Des salariés de Pôle emploi manifestent devant le Sénat
manifestation devant le Sénat mercredi 20 octobre
Le Monde 21 octobre 2010
Perdus devant le Sénat, au milieu d'une foule de lycéens surexcités, de cheminots, de postiers et de militants de partis de gauche, ils sont une quinzaine à faire le pied de grue. Mercredi 20 octobre, les salariés de Pôle emploi sont venus de toute l'Ile-de-France pour protester contre l'évolution d'un "système malade", dont ils sont devenus malgré eux les agents.

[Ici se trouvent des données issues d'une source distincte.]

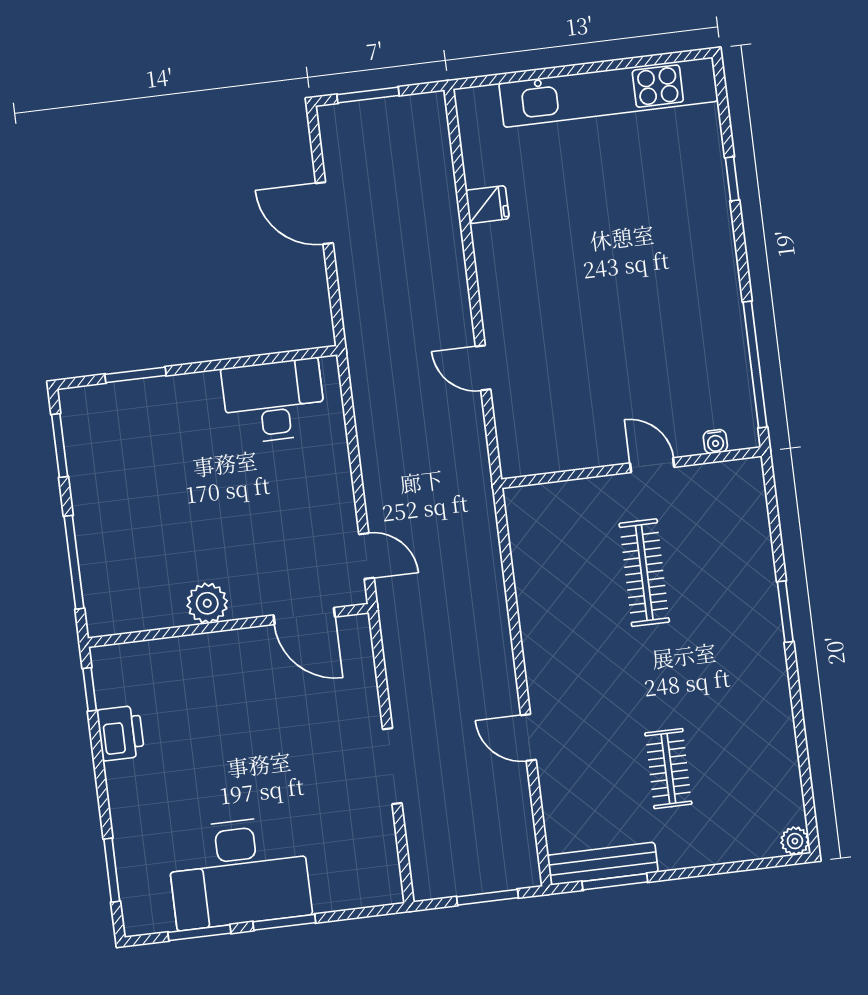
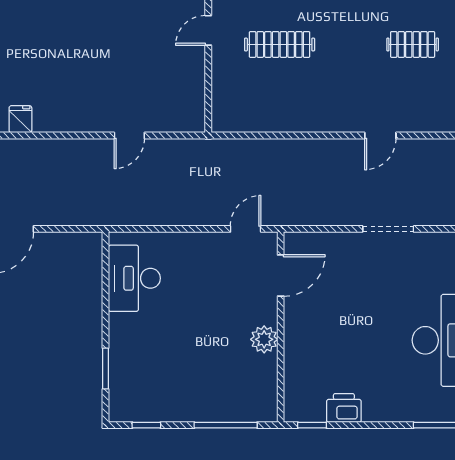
window: (60, 445) -> (146, 425), width x0.67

Pôle emploi fonctionne comme une "caisse de résonance des difficultés de la société française", explique Benoît Gauchard, du SNU-FSU. Ses agents composent chaque jour avec le resserrement d'un marché de plus en plus saturé. Ils craignent que l'adoption de la réforme des retraites n'entraîne mécaniquement une hausse du nombre de demandeurs. "Si des postes qui devaient être libérés par les retraités sont toujours occupés, il y a forcément des gens qui se retrouveront sur le carreau, des jeunes notamment", observe le syndicaliste.
"TROP DE GENS ONT BESOIN D'EUX"
Se pose également le problème des seniors. D'après une étude interne de l'Unedic calculant l'impact du recul de l'âge de départ à la retraite sur les comptes de l'organisme, les nouvelles mesures pourraient avoir un coût pour l'assurance chômage de 230 millions d'euros en 2015 et 530 millions d'euros à partir de 2017. "C'est déjà compliqué de trouver du travail à une personne de 55 ans. Imaginez un peu pour une personne de 60 ans", note Benoît Gauchard.
En Ile-de-France, les syndicats de Pôle emploi se sont prononcés pour la reconduite de la grève. Selon la direction, ils ne sont que 7,5 % parmi les salariés à s'être mobilisés mardi. C'est peu, reconnaissent les syndicats, mais "ce n'est pas pour autant que les collègues ne soutiennent pas le mouvement". Les agents travaillent, "parce qu'ils ne peuvent pas déserter". Les jours de grève coûtent cher, les salaires sont bas et il faut bien assurer le suivi des demandeurs d'emploi. "Trop de gens ont besoin d'eux, insiste Benoît Gauchard. Ils appartiennent malgré tout à un service public. Ça a encore un sens pour certains."